LONDON: European stock markets ended a highly volatile session on a mostly downbeat note, as investors digested disappointing U.S. retail sales and mixed corporate news.
The main indexes had opened mostly higher, boosted by gains for commodity prices and optimism over the European Central Bank’s bond-buying program, now in its fourth day after launching on Monday. The central bank will buy 60 billion euros ($63.74 billion) a month and has over the first three days it’s bought €9.8 billion ($10.3 billion), executive board member Benoît Cœuré said on Thursday.

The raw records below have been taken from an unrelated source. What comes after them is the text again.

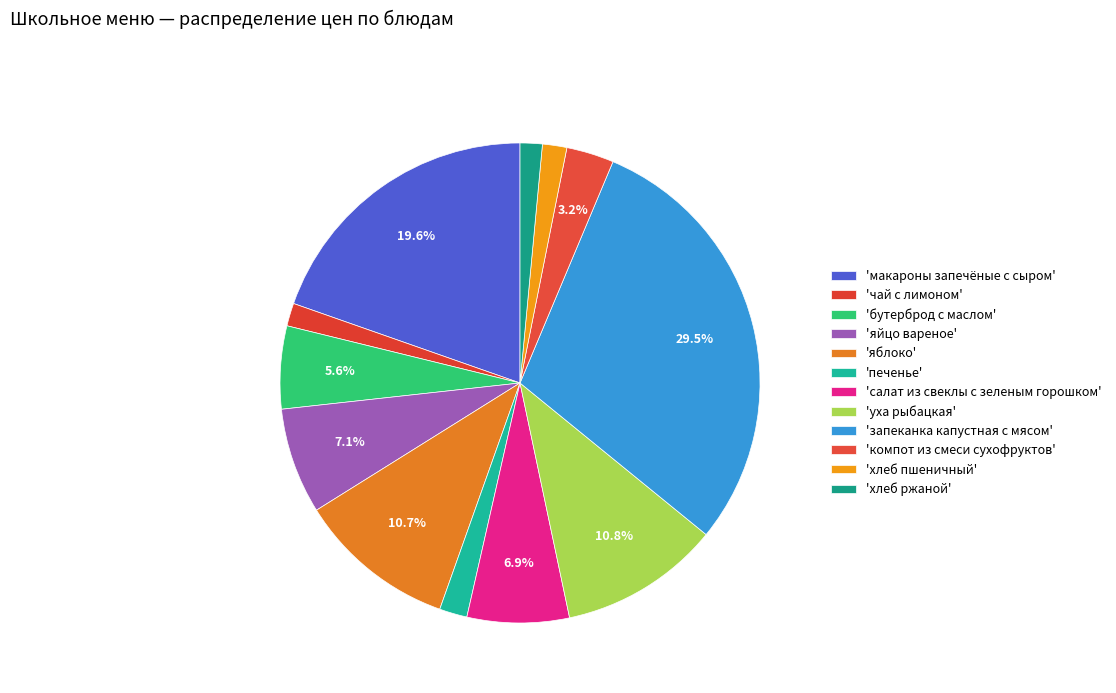

Count the number of slices in the pie.

12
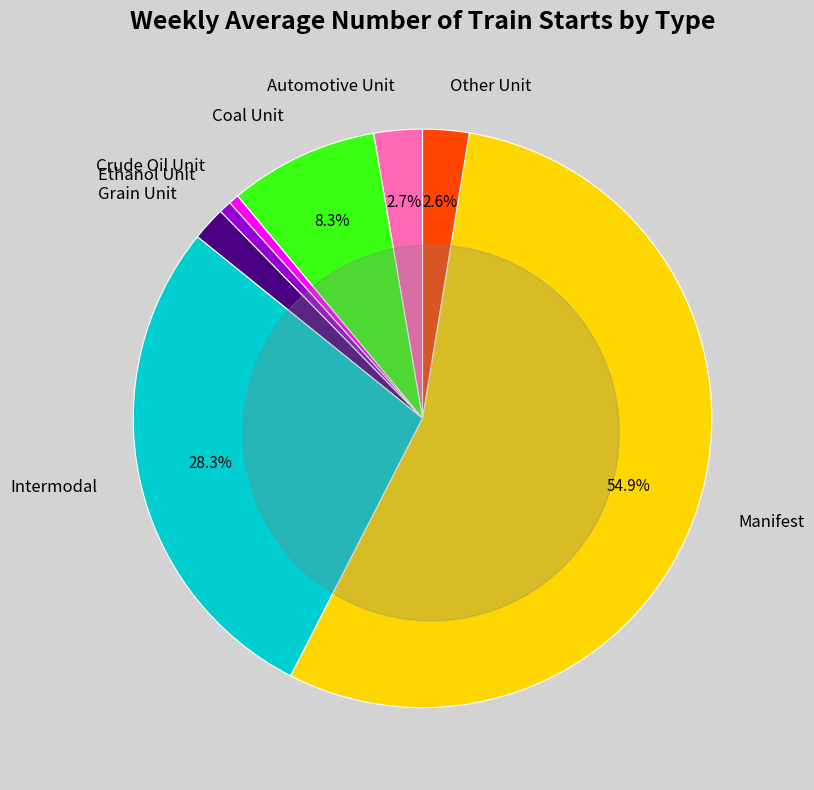

Count the number of slices in the pie.

8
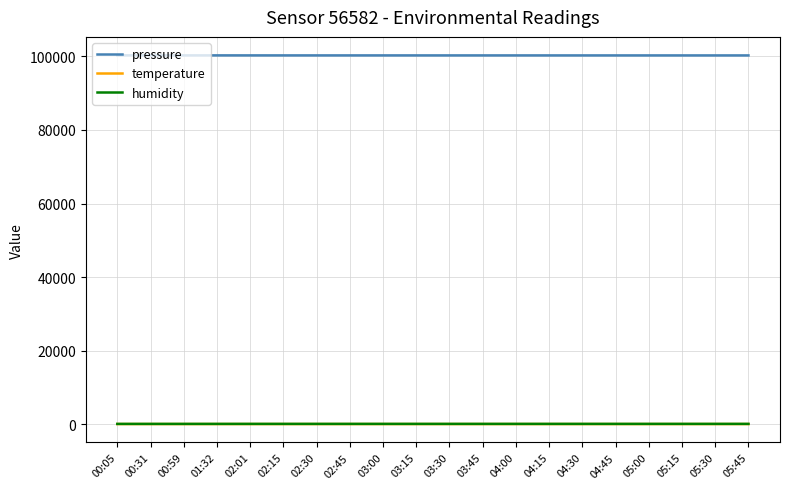

True or false: pressure and temperature intersect in this chart.

False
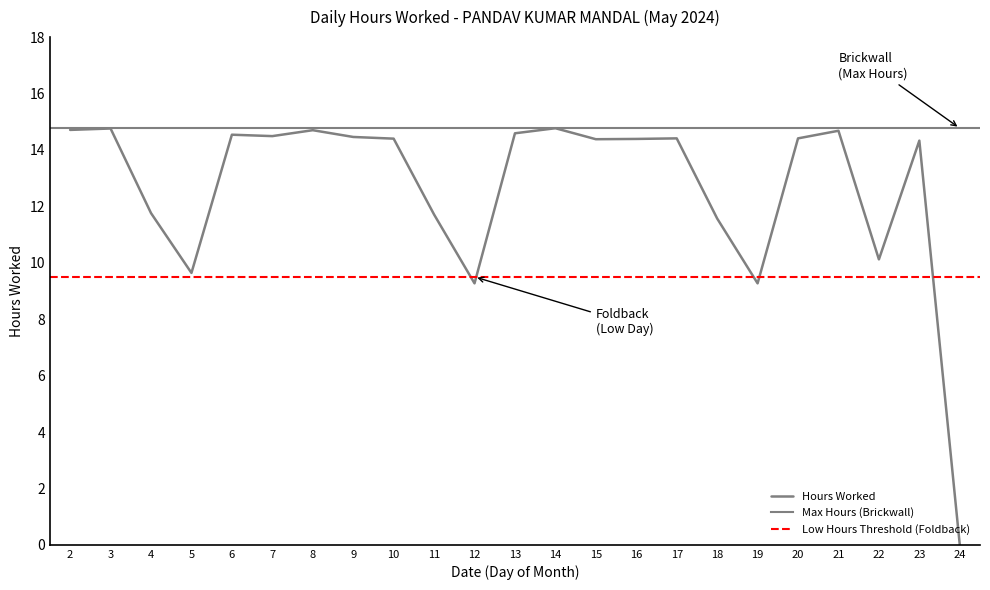

The value at 20 is 14.4. True or false?

True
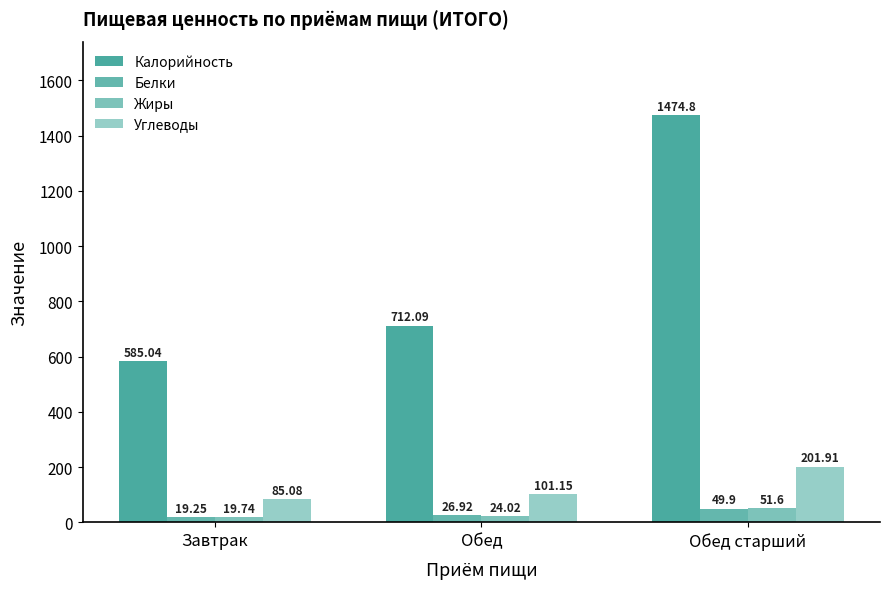

What is the sum of the Углеводы values at Обед and Обед старший?

303.1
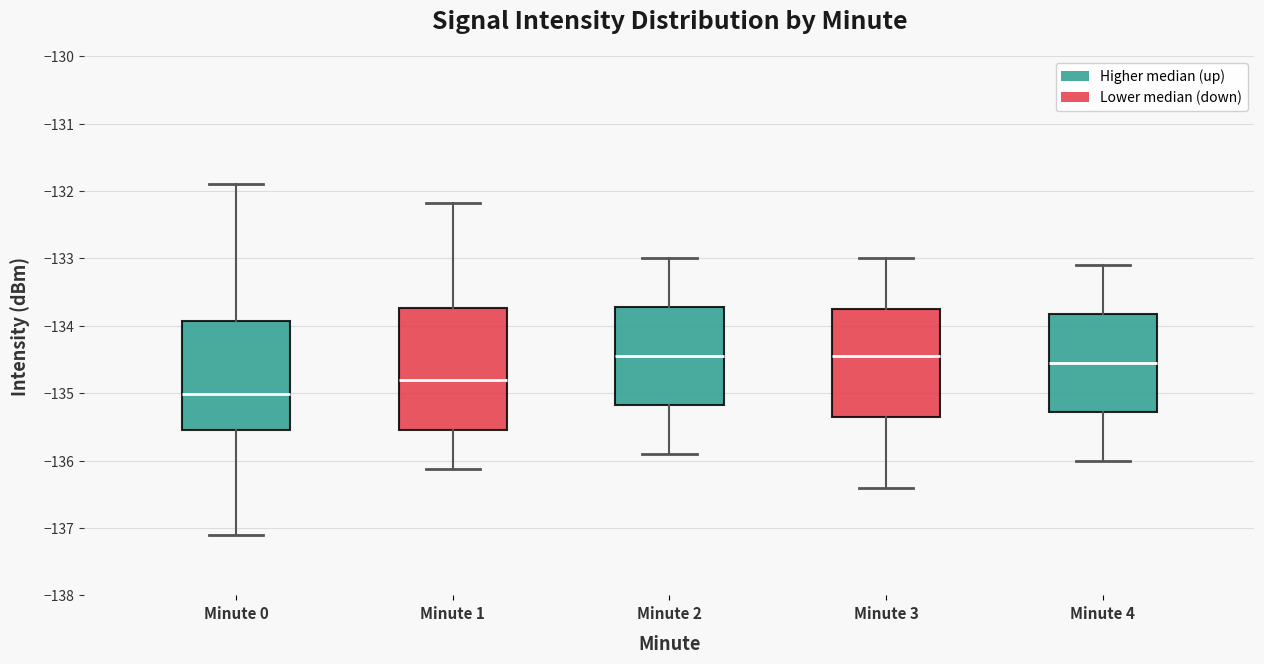

Reading left to right, transcribe this box plot: for each box, give where its median line is, the range the box spans, and where its two whiskers end, as read against the y-axis. The values are not printed on the chart, so give them approximately, as read against the axis.

Minute 0: median -135.0, box -135.5 to -133.9, whiskers -137.1 to -131.9
Minute 1: median -134.8, box -135.5 to -133.7, whiskers -136.1 to -132.2
Minute 2: median -134.4, box -135.2 to -133.7, whiskers -135.9 to -133.0
Minute 3: median -134.4, box -135.3 to -133.7, whiskers -136.4 to -133.0
Minute 4: median -134.5, box -135.3 to -133.8, whiskers -136.0 to -133.1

Indexes: The Stoxx Europe 600 index SXXP, -0.03% ended 0.03% lower at 395.36, after posting its biggest one-day jump since January on Wednesday.
France’s CAC 40 index PX1, -0.21% fell 0.2% to 4,987.33, while Germany’s DAX 30 index DAX, -0.06% lost 0.1% to 11,799.39, easing back from a record closing high logged on Wednesday.
Stocks in Europe were marked by a weaker-than-expected reading on U.S. retail data, showing sales dropped for a third straight month in February. The U.S. consumer is not just important for domestic companies, but also for European exporters. However, U.S. stock markets took the data in stride, as the poor reading pushes expectations for the rate increase later in the year, according to analysts.
Bucking the negative trend in Europe, the U.K.’s FTSE 100 index UKX, +0.59% picked up 0.6% to 6,761.07, boosted by the index’s drug makers.